Por Liége Lise
É possível dar continuidade ao tratamento fora do dispositivo analítico do consultório? Haveria uma regularidade presencial a ser garantida? Uma reflexão sobre o atendimento psicanalítico a distância
A Internet revolucionou as relações interpessoais nos mais diversos campos, da esfera privada às relações sociais e de trabalho, e chegou também ao âmbito das práticas médicas. O uso da tecnologia móvel e do espaço virtual para atendimento clínico é uma tendência global.
Exemplo disso é a iniciativa do Instituto de Psiquiatria do Hospital das Clínicas de São Paulo (IPq), que começa a realizar o tratamento de pacientes com diagnóstico de depressão por meio de consultas por videoconferência via Internet. Trata-se de uma pesquisa que objetiva verificar a eficácia do atendimento virtual em comparação ao presencial. Essa prática só é endossada pelo CFM (Conselho Federal de Medicina) por se tratar de uma investigação; caso contrário, o Conselho não autoriza essa forma de atendimento.

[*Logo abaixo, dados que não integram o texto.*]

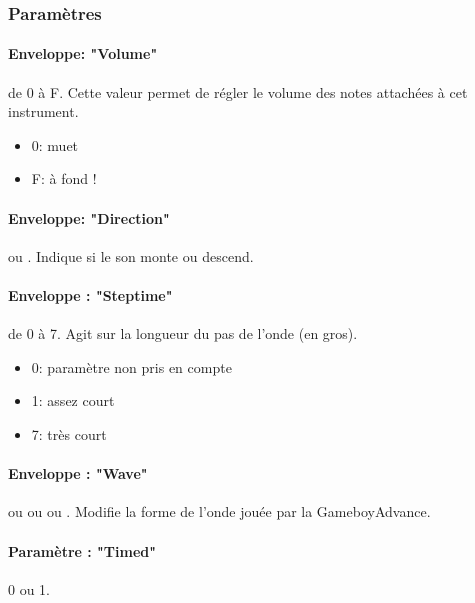 
\subsubsection{Paramètres}

\paragraph{Enveloppe: "Volume"} de 0 à F.
Cette valeur permet de régler le volume des notes attachées à cet instrument.
\medskip

\begin{itemize}
    \item{0: muet}
    \item{F: à fond !}
\end{itemize}

\paragraph{Enveloppe: "Direction"}  ou .
Indique si le son monte ou descend.

\paragraph{Enveloppe : "Steptime"} de 0 à 7.
Agit sur la longueur du pas de l'onde (en gros).
\medskip

\begin{itemize}
    \item{0: paramètre non pris en compte}
    \item{1: assez court}
    \item{7: très court}
\end{itemize}

\paragraph{Enveloppe : "Wave"}  ou  ou  ou .
Modifie la forme de l'onde jouée par la GameboyAdvance.

\paragraph{Paramètre : "Timed"} 0 ou 1.
\medskip

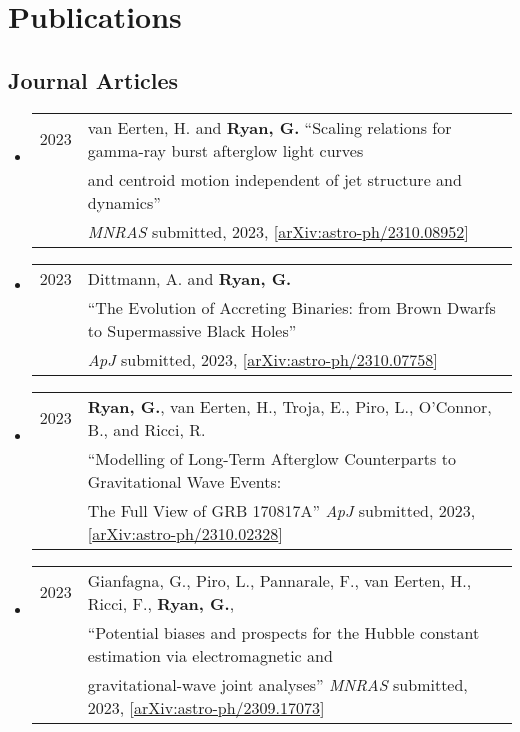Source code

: \section*{Publications}
\subsection*{Journal Articles}
\begin{itemize}
\item \begin{tabular}{ll}
2023 & {van Eerten}, H. and {\bf {Ryan}, G.}  ``Scaling relations for gamma-ray burst afterglow light curves \\
	& and centroid motion independent of jet structure and dynamics'' \\
	& \emph{MNRAS} submitted, 2023, [\href{https://arxiv.org/abs/2310.08952}{arXiv:astro-ph/2310.08952}]\\
\end{tabular}

\item \begin{tabular}{ll}
2023 & {Dittmann}, A. and {\bf {Ryan}, G.}\\
	& ``The Evolution of Accreting Binaries: from Brown Dwarfs to Supermassive Black Holes'' \\
	& \emph{ApJ} submitted, 2023, [\href{https://arxiv.org/abs/2310.07758}{arXiv:astro-ph/2310.07758}]\\
\end{tabular}

\item \begin{tabular}{ll}
2023 & {\bf {Ryan}, G.}, {van Eerten}, H., {Troja}, E., {Piro}, L., {O'Connor}, B., and {Ricci}, R. \\
	& ``Modelling of Long-Term Afterglow Counterparts to Gravitational Wave Events: \\
	& The Full View of GRB 170817A''  \emph{ApJ} submitted, 2023, [\href{https://arxiv.org/abs/2310.02328}{arXiv:astro-ph/2310.02328}]\\
\end{tabular}

\item \begin{tabular}{ll}
2023 & {Gianfagna}, G., {Piro}, L., {Pannarale}, F., {van Eerten}, H., {Ricci}, F., {\bf {Ryan}, G.}, \\
	& ``Potential biases and prospects for the Hubble constant estimation via electromagnetic and \\
	& gravitational-wave joint analyses'' \emph{MNRAS} submitted, 2023, [\href{https://arxiv.org/abs/2309.17073}{arXiv:astro-ph/2309.17073}]\\
\end{tabular}


\end{itemize}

O atendimento clínico à distância (por telefone ou Skype) é um recurso utilizado em alguns países, como o Reino Unido e a Argentina. Segundo o psicólogo Peter Jones, da Universidade de Cambridge, a modalidade de tratamento facilita o acesso a serviços de saúde mental de pessoas com limitações de tempo, transporte ou com deficiências físicas. Ele coordenou um estudo a respeito, publicado na revista “PLoS One”.
E nós, psicanalistas, como nos posicionamos frente essa nova prática? É possível dar continuidade ao tratamento fora do dispositivo analítico do consultório? Haveria uma regularidade presencial a ser garantida? A presença do analista é um dos aspectos fundamentais para o encontro psicanalítico. A transferência, condição para a consecução de um tratamento, passa pela sustentação na presença, no corpo do analista do que esse encontro provoca. Como ficaria essa dimensão nos tratamentos virtuais? Essa nova modalidade de atendimento levanta questões importantes.
A psicanálise não é um genérico. O tratamento psicanalítico é singular. Dá-se no caso a caso, no encontro único e surpresivo entre um analisando e um analista. O feliz acaso, ou feliz encontro, bom-heur, como nomeou Jacques Lacan. Não é uma prática que pode ser universalizada e reproduzida em série. Sigmund Freud relata que atendeu Katharina nas montanhas e Mahler num passeio em Leyden. Esses casos mostram que é possível haver tratamento fora do consultório, mas não se apresentam como regra.
A responsabilidade por sustentar a prática analítica é do analista que, emprestando consequência ao seu desejo, empenha sua escuta, sua voz, seu corpo e sua presença e convoca o analisando a não recuar frente ao seu desejo. Nesse encontro se atualiza o inconsciente, o estranho e o enigmático, que remete ao Real, dimensão que escapa ao sentido e a nomeação.
A prática lacaniana é sem standarts, mas não sem princípios. O virtual se confirma como um espaço de interelações e o atendimento clínico online é uma nova realidade. Caberá a cada psicanalista, no caso a caso, na singularidade de cada atendimento, decidir em que condições pode se dar o tratamento, se guiando pela ética da psicanálise.